> _Text extract_
....

Teh Internet, as we all know from
everyday experience, is a vast, shapeless, mercurial beast. Fine, but
that doesn’t mean that a play about it has to be the same. Tim Price’s
play is often smart and always irreverent – look at that very Netty
typo in the title – but in the end the material simply refuses to be
marshalled either by him or by director Hamish Pirie.
Price is interested in the democratising possibilities of the Net, and
in particular here he recounts a version of the story of online
“hacktivist” collective Anonymous and their more radical splinter
LulzSec, who between them took down a number of prominent web sites
from the Church of Scientology to the CIA a few years ago, and were
instrumental in the Tunisian kick-off to the Arab Spring. Their
motivation was a combination of purposefulness and lulz: early on in
the play, the rules of this area of cyberspace emphasise that there are
no limits and that nothing is off-limits for laughs.

....

> _Task requirements_
A - In the stored records, swap "pedestrian" for "foot" in everything from the line containing "Trace the roads" down to the line containing "road 2 (track): [(0,505),(52,444),(100,348)]", leaving all else unchanged.
B - Supply the next part of the theatre review, starting after its last sentence.

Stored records
....

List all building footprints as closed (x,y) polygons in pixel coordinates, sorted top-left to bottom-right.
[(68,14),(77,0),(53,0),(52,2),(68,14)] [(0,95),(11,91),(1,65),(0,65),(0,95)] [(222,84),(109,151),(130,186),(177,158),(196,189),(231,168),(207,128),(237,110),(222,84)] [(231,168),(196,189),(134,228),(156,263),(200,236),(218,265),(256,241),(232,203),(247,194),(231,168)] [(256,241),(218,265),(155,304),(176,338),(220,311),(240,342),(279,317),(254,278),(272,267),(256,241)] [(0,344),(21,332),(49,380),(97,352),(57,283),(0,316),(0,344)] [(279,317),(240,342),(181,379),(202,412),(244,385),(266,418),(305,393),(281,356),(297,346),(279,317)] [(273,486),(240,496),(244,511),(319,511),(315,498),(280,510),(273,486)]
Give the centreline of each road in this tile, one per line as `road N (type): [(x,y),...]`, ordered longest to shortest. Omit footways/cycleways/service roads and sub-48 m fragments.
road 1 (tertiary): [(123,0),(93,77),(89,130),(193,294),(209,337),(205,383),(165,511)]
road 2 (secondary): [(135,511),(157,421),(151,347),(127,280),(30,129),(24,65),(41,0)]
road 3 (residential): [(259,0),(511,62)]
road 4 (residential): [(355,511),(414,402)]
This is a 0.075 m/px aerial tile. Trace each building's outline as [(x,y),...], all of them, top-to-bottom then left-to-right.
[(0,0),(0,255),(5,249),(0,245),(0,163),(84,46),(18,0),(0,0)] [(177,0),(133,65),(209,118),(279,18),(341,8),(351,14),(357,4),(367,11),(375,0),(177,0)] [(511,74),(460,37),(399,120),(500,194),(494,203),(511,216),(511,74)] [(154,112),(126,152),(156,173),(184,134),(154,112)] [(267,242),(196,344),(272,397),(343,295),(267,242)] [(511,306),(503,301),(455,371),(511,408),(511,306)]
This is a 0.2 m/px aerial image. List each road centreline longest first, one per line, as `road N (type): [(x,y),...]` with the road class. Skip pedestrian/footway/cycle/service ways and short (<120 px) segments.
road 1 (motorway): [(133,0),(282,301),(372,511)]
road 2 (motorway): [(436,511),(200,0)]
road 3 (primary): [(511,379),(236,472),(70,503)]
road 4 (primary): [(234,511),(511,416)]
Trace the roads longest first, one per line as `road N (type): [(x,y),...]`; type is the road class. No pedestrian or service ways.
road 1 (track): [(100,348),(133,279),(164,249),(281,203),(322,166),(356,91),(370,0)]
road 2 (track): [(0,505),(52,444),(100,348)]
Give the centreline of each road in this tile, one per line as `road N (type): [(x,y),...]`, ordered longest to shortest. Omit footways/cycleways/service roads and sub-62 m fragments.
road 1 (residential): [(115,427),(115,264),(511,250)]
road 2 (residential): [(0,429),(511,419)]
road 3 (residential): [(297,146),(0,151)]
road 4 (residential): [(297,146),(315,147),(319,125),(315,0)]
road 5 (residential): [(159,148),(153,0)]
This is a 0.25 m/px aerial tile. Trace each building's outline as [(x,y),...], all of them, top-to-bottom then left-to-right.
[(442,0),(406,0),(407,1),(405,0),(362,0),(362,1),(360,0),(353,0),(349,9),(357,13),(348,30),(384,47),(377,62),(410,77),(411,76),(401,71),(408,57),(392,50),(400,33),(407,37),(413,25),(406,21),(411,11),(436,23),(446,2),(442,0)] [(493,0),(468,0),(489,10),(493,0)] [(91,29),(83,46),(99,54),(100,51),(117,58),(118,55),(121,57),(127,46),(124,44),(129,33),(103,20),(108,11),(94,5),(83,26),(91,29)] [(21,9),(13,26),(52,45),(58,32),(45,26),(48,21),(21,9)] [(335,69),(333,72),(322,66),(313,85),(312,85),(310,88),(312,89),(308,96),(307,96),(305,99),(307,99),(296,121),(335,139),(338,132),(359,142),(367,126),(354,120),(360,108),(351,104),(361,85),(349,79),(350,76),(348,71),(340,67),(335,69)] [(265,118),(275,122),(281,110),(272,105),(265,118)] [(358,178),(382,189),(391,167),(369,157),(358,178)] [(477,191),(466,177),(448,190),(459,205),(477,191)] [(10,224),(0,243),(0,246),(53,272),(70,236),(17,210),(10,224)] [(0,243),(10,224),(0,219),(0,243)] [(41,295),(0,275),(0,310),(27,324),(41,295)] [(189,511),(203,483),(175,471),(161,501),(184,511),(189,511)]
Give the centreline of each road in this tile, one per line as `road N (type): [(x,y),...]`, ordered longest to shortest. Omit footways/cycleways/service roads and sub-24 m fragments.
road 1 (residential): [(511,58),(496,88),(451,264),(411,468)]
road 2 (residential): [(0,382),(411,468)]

....

> _Expected answers_
A -
Trace the roads longest first, one per line as `road N (type): [(x,y),...]`; type is the road class. No foot or service ways.
road 1 (track): [(100,348),(133,279),(164,249),(281,203),(322,166),(356,91),(370,0)]
road 2 (track): [(0,505),(52,444),(100,348)]

B -
Such a bottom-up movement is unprecedented in recent history, and
had/has enormous potential to affect the world around it. It would
help, then, if the play showed more than a few seconds of that world at
a time. One hacker gets pressured in his school class; another is
turned by the FBI; each scene is blink-brief, before we return to the
online world. Even the cast list provided credits the 15 actors’ Anon
handles and the wackily-costumed Internet memes they occasionally
represent (yes, Grumpy Cat makes an appearance) before characters IRL
(In Real Life). The anything-goes nature of cyberspace here is
portrayed as a big playroom, with the orchestra pit turned into a
ball-pit and characters emerging through holes in the walls or from
trapdoors (when they work… I wonder whether they’ve tried switching
them off and then back on again).
It’s all big fun until you stop to think about or question any part of
it, which even the most in-the-moment spectator will surely do within a
very short time. After that, it’s like overdosing on a fizzy, sugary
drink: lots of bubbles, but you end up fidgety rather than nourished.
Fair enough, you’ll probably never again see programming code being
danced. But at root the show demands not just appreciable Net-literacy,
but partiality to both subject and style, because it’s too busy to win
you over. Without those, you’re less likely to give it a Like than to
press Ctrl-Alt-Del.
Written for the Financial
Times.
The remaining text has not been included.